Discovering Problems

  • Think in the problem space (HOW) than solution space (WHAT)
  • When thinking of how to help astronauts in space write, don’t design a zero gravity pen; think of pencils and voice recorders too. You’re trying to record notes as the problem, not just iterating on the existing solution of a pen.
  • Expand your view of the competitive landscape beyond companies doing the same thing. Turbo Tax competes with pen and paper, not just other companies considered a digital competitor.
  • Dog fooding : testing your own product internally as a proxy for external customer testing
  • Problem space : customer benefits from user's perspective
  • Solution space : features list
  • The product team’s job is to identify customer needs and benefits.
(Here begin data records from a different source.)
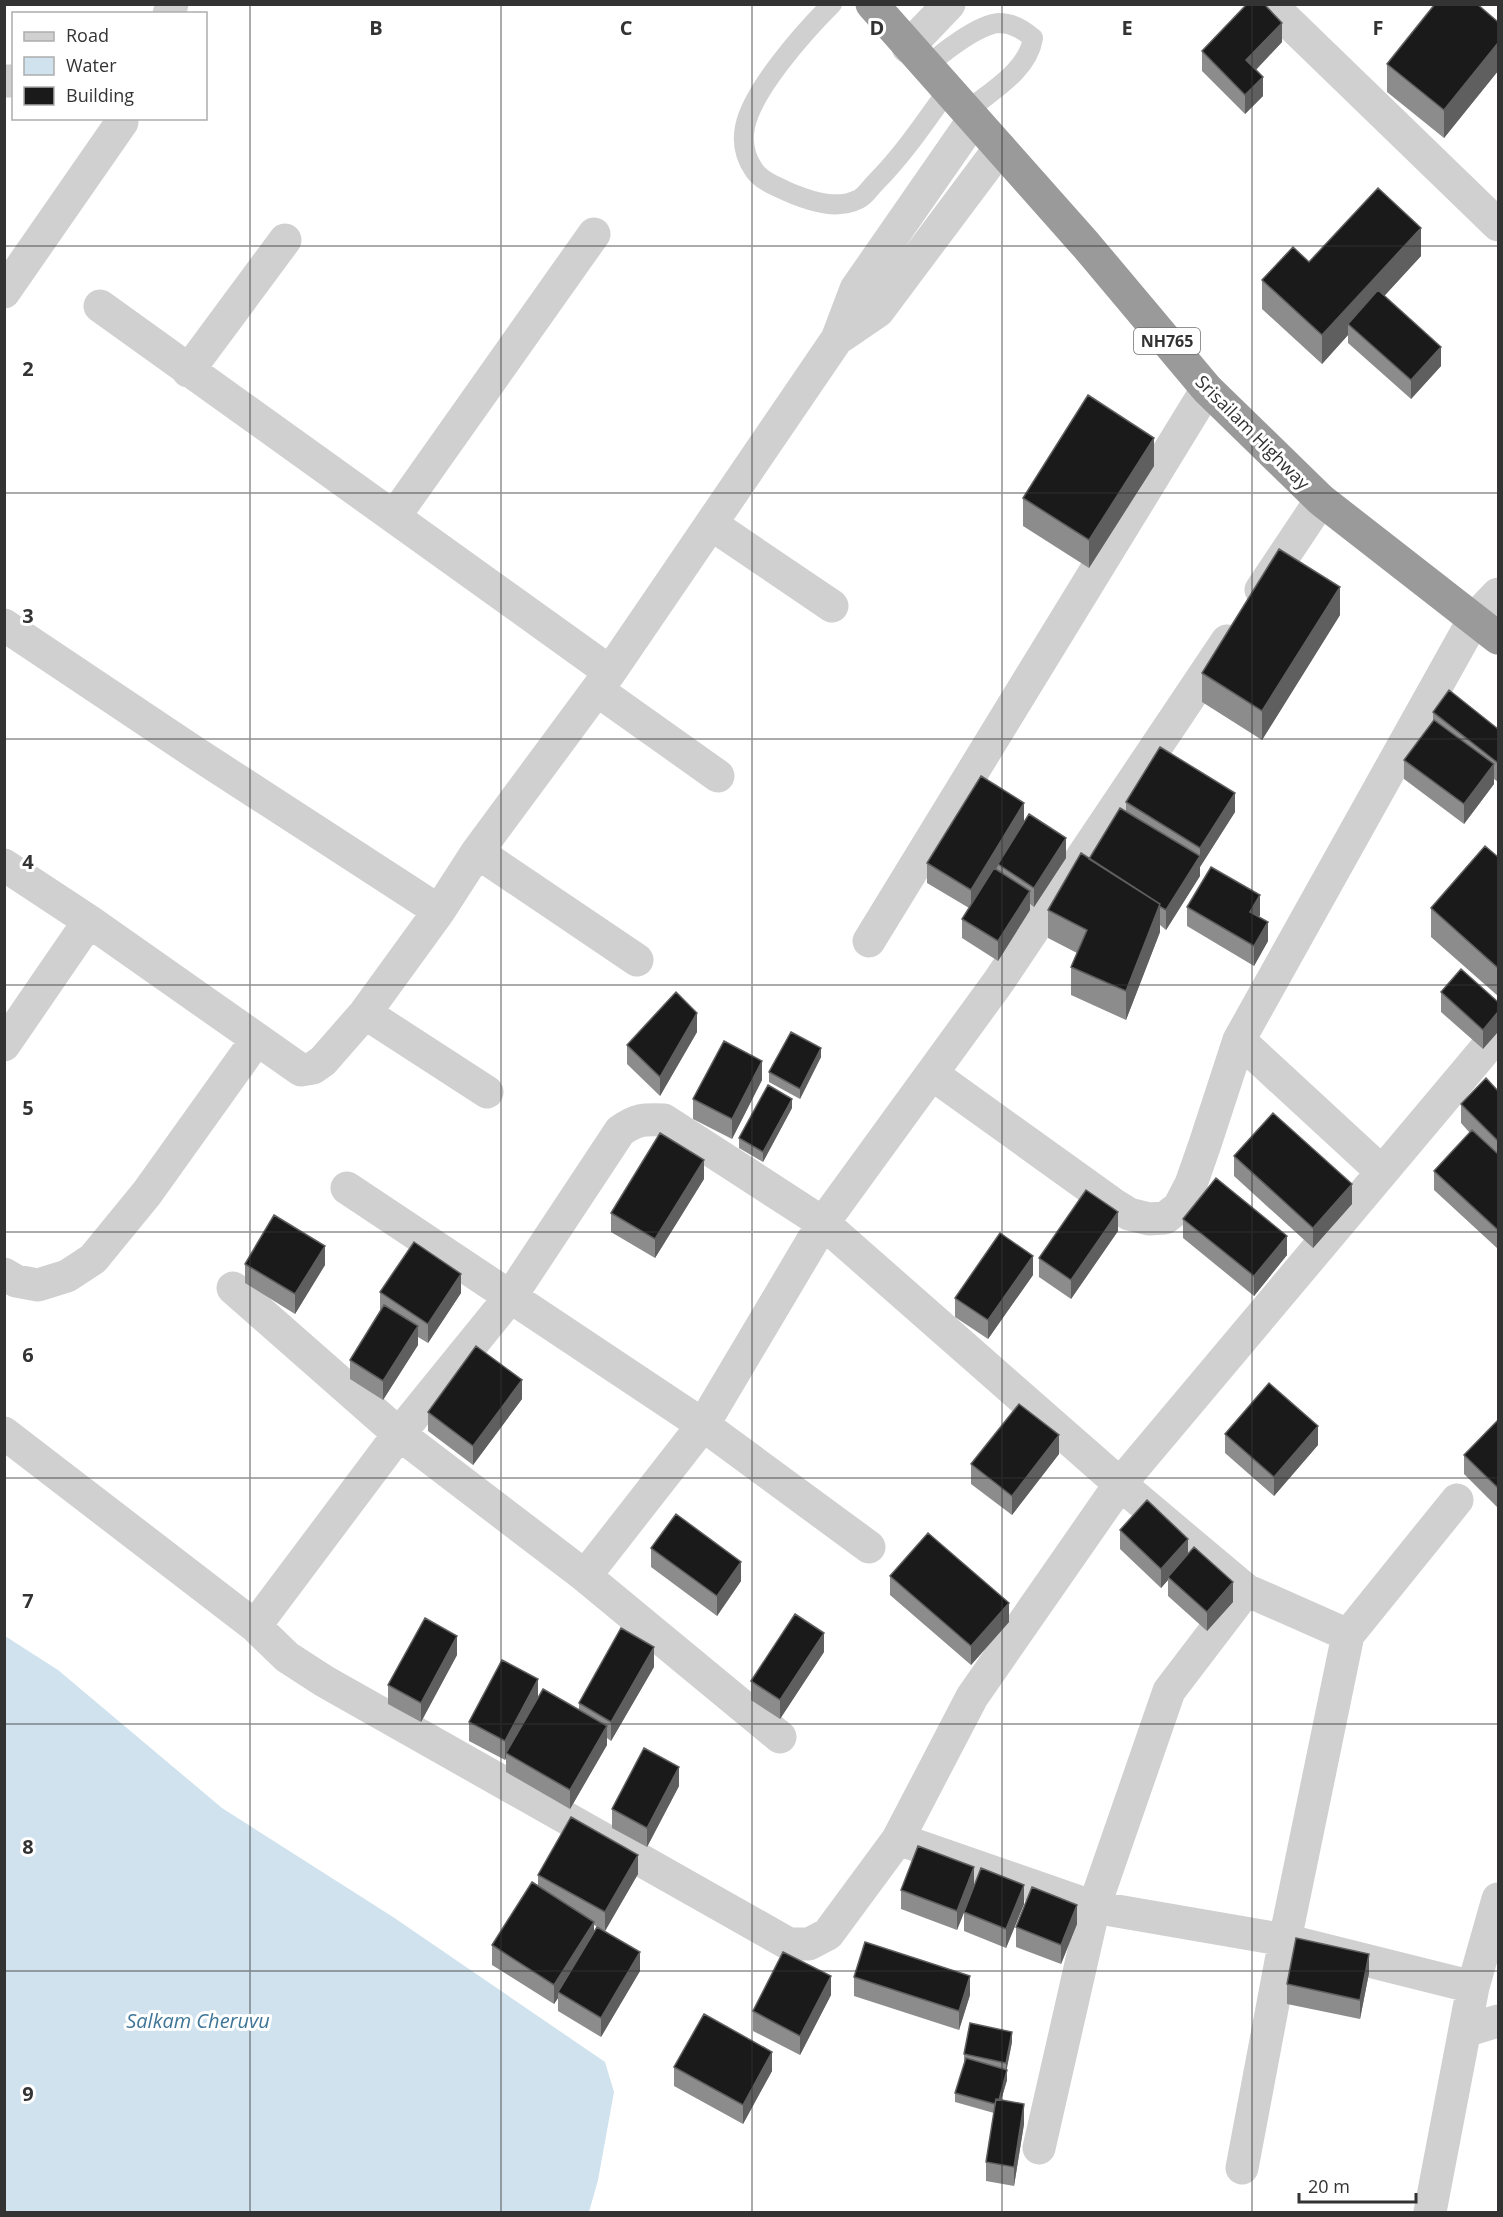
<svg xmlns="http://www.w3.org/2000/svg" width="1503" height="2217" font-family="'Open Sans',sans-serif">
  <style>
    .water { fill: #cfe2ee }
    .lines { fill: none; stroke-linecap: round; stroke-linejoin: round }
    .lane { stroke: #d0d0d0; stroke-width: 20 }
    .street { stroke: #d0d0d0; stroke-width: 33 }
    .highway { stroke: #9a9a9a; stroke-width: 33 }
    .wall { fill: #8c8c8c }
    .shaded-wall { fill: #5f5f5f }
    .building { fill: #1a1a1a; stroke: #5f5f5f; stroke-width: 1.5 }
    .grid { fill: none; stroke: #333; stroke-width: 1.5; stroke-opacity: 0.55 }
    .labels { text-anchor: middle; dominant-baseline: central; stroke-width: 6; stroke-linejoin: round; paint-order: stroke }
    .shield { fill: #fff; stroke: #707070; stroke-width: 1.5 }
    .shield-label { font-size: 16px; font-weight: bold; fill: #333 }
    .street-label { font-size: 18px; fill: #333; stroke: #fff }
    .water-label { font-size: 20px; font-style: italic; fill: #3f7597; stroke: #fff }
    .grid-label { font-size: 20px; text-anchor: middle; font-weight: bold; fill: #333; stroke: #fff; stroke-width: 6; stroke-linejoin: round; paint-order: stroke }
  </style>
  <rect width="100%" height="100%" fill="#fff"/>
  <path class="water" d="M 5,1636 L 58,1670 L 222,1808 L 393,1917 L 605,2062 L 614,2092 L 598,2180 L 589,2212 L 5,2212 Z"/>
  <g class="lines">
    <path class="lane" d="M 832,4 C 805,31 752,90 745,127 C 742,142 745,157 754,170 C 762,182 780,188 793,194 C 813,202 838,210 859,199 C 865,196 870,188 875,183 C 903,155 925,122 948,90
      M 927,67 C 941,53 979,24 999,23 C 1013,23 1023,30 1033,38 C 1028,71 991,91 967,111"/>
    <path class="street" d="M 1270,4 L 1498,225
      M 169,14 L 172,4
      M 908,47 L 949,4
      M 4,81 L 14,81
      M 4,292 L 122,122
      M 100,306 L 610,672
      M 837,339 L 878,311 L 1000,148
      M 188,371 L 285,240
      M 394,517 L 594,234
      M 711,524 L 832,606
      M 1261,590 L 1321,500
      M 4,625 L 194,752 L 439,911
      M 597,690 L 718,776
      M 477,852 L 637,960
      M 4,865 L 89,921
      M 869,941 L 1207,389
      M 365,1013 L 487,1092
      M 1239,1040 L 1382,1172
      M 4,1045 L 89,921 L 301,1070 L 313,1068 L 323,1061 L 365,1013 L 439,911 L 477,852 L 610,672 L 837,339 L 856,289 L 974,119
      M 932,1074 L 1113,1204 L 1129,1214 L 1149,1219 L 1165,1218 L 1179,1207 L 1191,1184 L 1205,1144 L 1239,1040 L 1474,619 L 1498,594
      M 347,1188 L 703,1425 L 869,1547
      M 4,1274 L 16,1281 L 38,1285 L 67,1276 L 93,1259 L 147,1193 L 257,1039
      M 233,1288 L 399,1434 L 585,1576 L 703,1425 L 823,1223 L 999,981 L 1227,641
      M 4,1433 L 255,1626 L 287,1657 L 324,1681 L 789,1944 L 809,1944 L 828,1934 L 898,1839 L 972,1697 L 1120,1484 L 1498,1034
      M 585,1576 L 780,1737
      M 255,1626 L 399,1434 L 511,1296 L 620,1131 C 637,1119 644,1119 664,1120 L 823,1223 L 1120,1484 L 1246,1590 L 1348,1635
      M 898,1839 L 1094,1907 L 1285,1940 L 1473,1987
      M 1465,2031 L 1498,2021
      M 1039,2148 L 1094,1907 L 1169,1691 L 1246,1590
      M 1242,2168 L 1285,1940 L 1348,1635 L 1457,1500
      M 1430,2212 L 1473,1987 L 1498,1899"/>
    <path class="highway" d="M 872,4 L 1086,245 L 1207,389 L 1321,500 L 1498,638"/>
  </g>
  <path class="wall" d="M 1498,22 L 1498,71 L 1444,138 L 1387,92 L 1387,64 Z
    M 1282,42 L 1256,70 L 1263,96 L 1245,114 L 1202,71 L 1202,51 Z
    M 1421,256 L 1384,296 L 1441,366 L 1411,399 L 1348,343 L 1348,335 L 1322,364 L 1262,309 L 1262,280 L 1309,262 Z
    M 1154,466 L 1089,568 L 1023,526 L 1023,498 Z
    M 1340,615 L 1262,740 L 1202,702 L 1202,673 Z
    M 1433,712 L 1498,729 L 1498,782 L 1494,779 L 1494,784 L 1464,824 L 1404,779 L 1404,760 L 1433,721 Z
    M 1126,802 L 1235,812 L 1200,867 L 1200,876 L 1166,930 L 1160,925 L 1160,932 L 1126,1020 L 1071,995 L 1071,967 L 1077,953 L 1048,938 L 1048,910 L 1126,811 Z
    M 1024,822 L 1066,858 L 1034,907 L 1030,904 L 1030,910 L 998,961 L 962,938 L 962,919 L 969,908 L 927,883 L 927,863 Z
    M 1498,857 L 1498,996 L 1431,937 L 1431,908 Z
    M 1187,907 L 1260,915 L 1259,917 L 1268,941 L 1254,966 L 1187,926 Z
    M 1441,992 L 1498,1002 L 1483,1049 L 1441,1012 Z
    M 697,1032 L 660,1096 L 627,1064 L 627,1045 Z
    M 821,1057 L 800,1099 L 769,1082 L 769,1072 Z
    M 762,1080 L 732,1139 L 693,1119 L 693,1099 Z
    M 1498,1091 L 1498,1249 L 1434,1190 L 1434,1171 L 1470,1133 L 1461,1123 L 1461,1104 Z
    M 792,1108 L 763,1162 L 739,1148 L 739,1138 Z
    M 1234,1156 L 1352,1204 L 1313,1248 L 1234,1176 Z
    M 704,1179 L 655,1258 L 611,1232 L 611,1213 Z
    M 1183,1219 L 1287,1255 L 1254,1296 L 1183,1238 Z
    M 1118,1231 L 1071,1299 L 1039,1277 L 1039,1258 Z
    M 245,1264 L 325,1265 L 295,1314 L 245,1283 Z
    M 1033,1275 L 988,1339 L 955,1317 L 955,1298 Z
    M 380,1292 L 461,1293 L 428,1343 L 418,1337 L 418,1345 L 383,1400 L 350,1379 L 350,1360 L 380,1311 Z
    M 522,1399 L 473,1465 L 428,1431 L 428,1412 Z
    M 1498,1420 L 1498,1508 L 1464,1474 L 1464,1455 Z
    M 1225,1434 L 1318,1445 L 1274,1496 L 1225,1453 Z
    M 1059,1454 L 1012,1515 L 971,1484 L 971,1464 Z
    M 1120,1530 L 1188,1554 L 1233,1602 L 1207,1631 L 1168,1596 L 1168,1580 L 1161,1588 L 1120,1549 Z
    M 651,1548 L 741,1581 L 717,1616 L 651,1567 Z
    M 890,1576 L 1009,1622 L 971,1665 L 890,1595 Z
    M 824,1652 L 780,1719 L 751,1700 L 751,1681 Z
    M 457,1655 L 421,1722 L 388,1704 L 388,1685 Z
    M 654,1667 L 611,1741 L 607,1738 L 607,1745 L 570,1809 L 506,1772 L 506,1758 L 505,1760 L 469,1741 L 469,1722 L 538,1698 L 579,1709 L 579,1703 Z
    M 679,1786 L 647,1847 L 612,1828 L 612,1809 Z
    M 638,1874 L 605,1931 L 594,1925 L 594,1932 L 640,1971 L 601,2037 L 558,2011 L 558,1998 L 554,2004 L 492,1965 L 492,1945 L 538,1886 L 538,1875 Z
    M 974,1886 L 1024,1904 L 1006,1948 L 964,1931 L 964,1913 L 957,1930 L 901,1909 L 901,1890 Z
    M 1077,1924 L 1061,1964 L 1016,1947 L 1016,1927 Z
    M 1369,1973 L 1360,2019 L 1287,2004 L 1287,1984 Z
    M 854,1977 L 970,1995 L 959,2030 L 854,1996 Z
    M 831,1995 L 800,2055 L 753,2031 L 753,2011 Z
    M 1012,2042 L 1006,2070 L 1007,2080 L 1001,2100 L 1024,2124 L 1014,2186 L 986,2181 L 986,2162 L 994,2113 L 955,2102 L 955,2093 L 964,2064 L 964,2054 Z
    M 674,2067 L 772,2071 L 743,2124 L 674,2086 Z"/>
  <path class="shaded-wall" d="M 1282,23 L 1282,42 L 1246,80 L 1246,60 Z
    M 1498,43 L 1498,71 L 1444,138 L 1444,110 Z
    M 1263,77 L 1263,96 L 1245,114 L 1245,95 Z
    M 1421,228 L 1421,256 L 1354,329 L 1348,324 L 1348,335 L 1322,364 L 1322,335 Z
    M 1441,347 L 1441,366 L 1411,399 L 1411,380 Z
    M 1154,438 L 1154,466 L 1089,568 L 1089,540 Z
    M 1340,587 L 1340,615 L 1262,740 L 1262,711 Z
    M 1494,764 L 1494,784 L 1464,824 L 1464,804 Z
    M 1235,793 L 1235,812 L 1200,867 L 1200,848 Z
    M 1024,803 L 1024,822 L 998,864 L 998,866 L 971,910 L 971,890 Z
    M 1066,838 L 1066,858 L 1034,907 L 1034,888 Z
    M 1200,856 L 1200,876 L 1166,930 L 1166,910 Z
    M 1030,891 L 1030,910 L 998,961 L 998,941 Z
    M 1260,895 L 1260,915 L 1250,931 L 1250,912 Z
    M 1160,904 L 1160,932 L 1126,1020 L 1126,991 Z
    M 1268,922 L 1268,941 L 1254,966 L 1254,946 Z
    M 1498,1012 L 1498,1032 L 1483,1049 L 1483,1030 Z
    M 697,1013 L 697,1032 L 660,1096 L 660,1077 Z
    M 821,1048 L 821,1057 L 800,1099 L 800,1089 Z
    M 762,1061 L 762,1080 L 732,1139 L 732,1119 Z
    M 792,1099 L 792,1108 L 763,1162 L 763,1152 Z
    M 704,1160 L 704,1179 L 655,1258 L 655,1239 Z
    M 1352,1184 L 1352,1204 L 1313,1248 L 1313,1228 Z
    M 1118,1212 L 1118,1231 L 1071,1299 L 1071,1280 Z
    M 1287,1236 L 1287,1255 L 1254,1296 L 1254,1276 Z
    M 325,1246 L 325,1265 L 295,1314 L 295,1294 Z
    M 1033,1256 L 1033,1275 L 988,1339 L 988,1320 Z
    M 461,1274 L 461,1293 L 428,1343 L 428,1324 Z
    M 418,1326 L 418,1345 L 383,1400 L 383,1381 Z
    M 522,1380 L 522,1399 L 473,1465 L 473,1446 Z
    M 1318,1426 L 1318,1445 L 1274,1496 L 1274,1477 Z
    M 1059,1435 L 1059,1454 L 1012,1515 L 1012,1496 Z
    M 1188,1539 L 1188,1558 L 1168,1577 L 1168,1580 L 1161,1588 L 1161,1569 Z
    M 741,1562 L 741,1581 L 717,1616 L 717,1596 Z
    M 1233,1582 L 1233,1602 L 1207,1631 L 1207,1612 Z
    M 1009,1603 L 1009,1622 L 971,1665 L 971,1646 Z
    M 824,1633 L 824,1652 L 780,1719 L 780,1700 Z
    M 457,1636 L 457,1655 L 421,1722 L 421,1703 Z
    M 654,1647 L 654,1667 L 611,1741 L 611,1722 Z
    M 538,1679 L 538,1698 L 506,1753 L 506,1758 L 505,1760 L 505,1741 Z
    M 607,1726 L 607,1745 L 570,1809 L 570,1790 Z
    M 679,1767 L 679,1786 L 647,1847 L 647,1828 Z
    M 638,1855 L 638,1874 L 605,1931 L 605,1912 Z
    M 974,1867 L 974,1886 L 957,1930 L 957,1911 Z
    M 1024,1885 L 1024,1904 L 1006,1948 L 1006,1929 Z
    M 1077,1905 L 1077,1924 L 1061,1964 L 1061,1945 Z
    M 594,1922 L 594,1941 L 558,1992 L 558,1998 L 554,2004 L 554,1985 Z
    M 640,1952 L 640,1971 L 601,2037 L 601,2018 Z
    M 1369,1954 L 1369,1973 L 1360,2019 L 1360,2000 Z
    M 831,1976 L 831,1995 L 800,2055 L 800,2036 Z
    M 970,1976 L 970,1995 L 959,2030 L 959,2011 Z
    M 1012,2032 L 1012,2042 L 1006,2073 L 1006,2063 Z
    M 772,2052 L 772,2071 L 743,2124 L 743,2105 Z
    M 1007,2070 L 1007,2080 L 997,2114 L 997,2105 Z
    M 1024,2104 L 1024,2124 L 1014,2186 L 1014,2167 Z"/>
  <path class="building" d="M 1247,4 L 1264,4 L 1282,23 L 1246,60 L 1263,77 L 1245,95 L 1202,51 Z
    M 1435,4 L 1477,4 L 1498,22 L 1498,43 L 1444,110 L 1387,64 Z
    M 1378,188 L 1421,228 L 1322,335 L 1262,280 L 1293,247 L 1309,262 Z
    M 1378,290 L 1441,347 L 1411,380 L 1348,324 Z
    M 1088,395 L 1154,438 L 1089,540 L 1023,498 Z
    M 1279,549 L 1340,587 L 1262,711 L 1202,673 Z
    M 1449,690 L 1498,729 L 1498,763 L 1433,712 Z
    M 1434,720 L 1494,764 L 1464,804 L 1404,760 Z
    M 1160,747 L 1235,793 L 1200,848 L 1126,802 Z
    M 981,776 L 1024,803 L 971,890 L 927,863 Z
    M 1120,808 L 1200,856 L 1166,910 L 1159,906 L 1160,904 L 1089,859 Z
    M 1029,814 L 1066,838 L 1034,888 L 998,864 Z
    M 1485,846 L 1498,857 L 1498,968 L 1431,908 Z
    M 1081,853 L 1160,904 L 1126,991 L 1071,967 L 1087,930 L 1048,910 Z
    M 1211,867 L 1260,895 L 1250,912 L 1268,922 L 1254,946 L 1187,907 Z
    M 994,868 L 1030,891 L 998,941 L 962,919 Z
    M 1461,969 L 1498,1002 L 1498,1012 L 1483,1030 L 1441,992 Z
    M 676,992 L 697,1013 L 660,1077 L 627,1045 Z
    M 791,1032 L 821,1048 L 800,1089 L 769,1072 Z
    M 724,1041 L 762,1061 L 732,1119 L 693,1099 Z
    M 1486,1078 L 1498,1091 L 1498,1141 L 1461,1104 Z
    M 768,1085 L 792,1099 L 763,1152 L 739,1138 Z
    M 1273,1113 L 1352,1184 L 1313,1228 L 1234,1156 Z
    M 1472,1130 L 1498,1154 L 1498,1230 L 1434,1171 Z
    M 660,1133 L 704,1160 L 655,1239 L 611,1213 Z
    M 1216,1178 L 1287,1236 L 1254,1276 L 1183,1219 Z
    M 1086,1190 L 1118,1212 L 1071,1280 L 1039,1258 Z
    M 274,1215 L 325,1246 L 295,1294 L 245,1264 Z
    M 1000,1233 L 1033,1256 L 988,1320 L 955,1298 Z
    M 414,1242 L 461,1274 L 428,1324 L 380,1292 Z
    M 384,1305 L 418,1326 L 383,1381 L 350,1360 Z
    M 476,1346 L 522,1380 L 473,1446 L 428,1412 Z
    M 1269,1383 L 1318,1426 L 1274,1477 L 1225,1434 Z
    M 1019,1404 L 1059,1435 L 1012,1496 L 971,1464 Z
    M 1498,1420 L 1498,1488 L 1464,1455 Z
    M 1147,1500 L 1188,1539 L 1161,1569 L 1120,1530 Z
    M 676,1514 L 741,1562 L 717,1596 L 651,1548 Z
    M 928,1533 L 1009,1603 L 971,1646 L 890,1576 Z
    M 1194,1547 L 1233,1582 L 1207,1612 L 1168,1577 Z
    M 795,1614 L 824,1633 L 780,1700 L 751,1681 Z
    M 425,1618 L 457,1636 L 421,1703 L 388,1685 Z
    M 621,1628 L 654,1647 L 611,1722 L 579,1703 Z
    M 502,1660 L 538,1679 L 505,1741 L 469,1722 Z
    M 543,1689 L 607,1726 L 570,1790 L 506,1753 Z
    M 644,1748 L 679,1767 L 647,1828 L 612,1809 Z
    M 571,1817 L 638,1855 L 605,1912 L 538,1875 Z
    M 918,1846 L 974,1867 L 957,1911 L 901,1890 Z
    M 981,1868 L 1024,1885 L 1006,1929 L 964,1912 Z
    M 532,1882 L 594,1922 L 554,1985 L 492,1945 Z
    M 1032,1887 L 1077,1905 L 1061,1945 L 1016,1927 Z
    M 597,1927 L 640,1952 L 601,2018 L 558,1992 Z
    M 1296,1938 L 1369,1954 L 1360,2000 L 1287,1984 Z
    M 865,1942 L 970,1976 L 959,2011 L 854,1977 Z
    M 783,1952 L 831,1976 L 800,2036 L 753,2011 Z
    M 704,2014 L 772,2052 L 743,2105 L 674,2067 Z
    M 970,2023 L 1012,2032 L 1006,2063 L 964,2054 Z
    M 966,2058 L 1007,2070 L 999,2100 L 996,2099 L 995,2104 L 955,2093 Z
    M 996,2099 L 1024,2104 L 1014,2167 L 986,2162 Z"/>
  <path class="grid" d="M 250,4 L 250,2212M 501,4 L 501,2212M 752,4 L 752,2212M 1002,4 L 1002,2212M 1252,4 L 1252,2212M 4,246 L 1498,246M 4,493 L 1498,493M 4,739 L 1498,739M 4,985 L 1498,985M 4,1232 L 1498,1232M 4,1478 L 1498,1478M 4,1724 L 1498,1724M 4,1971 L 1498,1971"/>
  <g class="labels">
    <rect class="shield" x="1134" y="328" width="66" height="26" rx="4.5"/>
    <g class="shield-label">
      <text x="1167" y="341">NH765</text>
    </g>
    <g class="street-label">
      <text transform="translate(1253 432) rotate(45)">Srisailam Highway</text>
    </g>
    <g class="water-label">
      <text x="198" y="2020">Salkam Cheruvu</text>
    </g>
  </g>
  <g class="grid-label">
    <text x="376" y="35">B</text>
    <text x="626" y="35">C</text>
    <text x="877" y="35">D</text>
    <text x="1127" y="35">E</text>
    <text x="1378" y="35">F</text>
    <text x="28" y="376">2</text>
    <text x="28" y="623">3</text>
    <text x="28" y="869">4</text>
    <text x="28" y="1115">5</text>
    <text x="28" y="1362">6</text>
    <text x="28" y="1608">7</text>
    <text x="28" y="1854">8</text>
    <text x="28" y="2101">9</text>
  </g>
  <rect width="1503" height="2217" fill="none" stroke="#333333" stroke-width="12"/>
  <rect x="12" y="12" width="195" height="108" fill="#ffffff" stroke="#adadad" stroke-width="1.5"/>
  <rect x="24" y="32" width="30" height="9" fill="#d0d0d0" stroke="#adadad" stroke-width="1.5"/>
  <text x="66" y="42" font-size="18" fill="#333333">Road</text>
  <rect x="24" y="57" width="30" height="18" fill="#cfe2ee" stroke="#adadad" stroke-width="1.5"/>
  <text x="66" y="72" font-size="18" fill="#333333">Water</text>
  <rect x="24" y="87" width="30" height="18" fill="#1a1a1a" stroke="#adadad" stroke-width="1.5"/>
  <text x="66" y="102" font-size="18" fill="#333333">Building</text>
  <path d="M1299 2193v9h117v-9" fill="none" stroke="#333333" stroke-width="3"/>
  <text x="1308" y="2193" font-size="18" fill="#333333" stroke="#ffffff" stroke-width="4.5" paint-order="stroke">20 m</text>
</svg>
It’s not the customer’s job since they likely won’t articulate it precisely for themselves or know in advance until they see something that meets the need.
  • Good ideas come from everywhere. Get engineers in the design phase and product managers in the QA phase.
  • Strategy is also deciding what not to do. Steve Jobs was proud of what was chosen not to do. That’s innovation.

Users

  • Differentiate between target buyer vs target customer (For example, a parent buys something for their child).
  • Make sure your persona is a real representative person (2 children, not 2.3 children). Use 2 or 3 children depending on which is a more meaningful representation of users. Include psychographic attributes, not just demographics.
  • If you’re not sure of target customer demographics, hypothesize customer traits then use customer discovery interviews/ethnographies to test those hypotheses. You need numerous rounds of iterative customer discovery to refine.
  • User research should be first-hand immersive. Don’t use others’ notes. Like the difference between watching sports live and reading about it the next day in the paper.
  • Focus groups -> groupthink

Executing

  • ROI = (return — initial) / initial investment. Estimation precision isn’t critical. Just enough to help you make a decision
  • Do smaller work first to get feedback faster
  • You won’t get credit for having a valuable feature if users can’t find it or figure out how to use it
  • There’s power in naming. Name a persona — what would Nancy want? Name a product — Spanx!

Design

  • Squint or blur image of the product to understand visual hierarchy by color and location without reading the labels of the items.
  • Value the power of white space in acting as a key design element
  • Design for a variety of screens is a challenge of product design (as compared to print graphic design on set size of paper). Use mobile-first design to prioritize the most important elements. Also, design mobile and web in parallel to maintain consistency across platforms
  • Product copy is important to usability; marketing copy is important to conversion rate

Measuring success

  • You can’t manage what you don’t measure
  • Success can also be the absence of previous complaints. You won’t usually receive customer feedback involuntarily when the product is done well.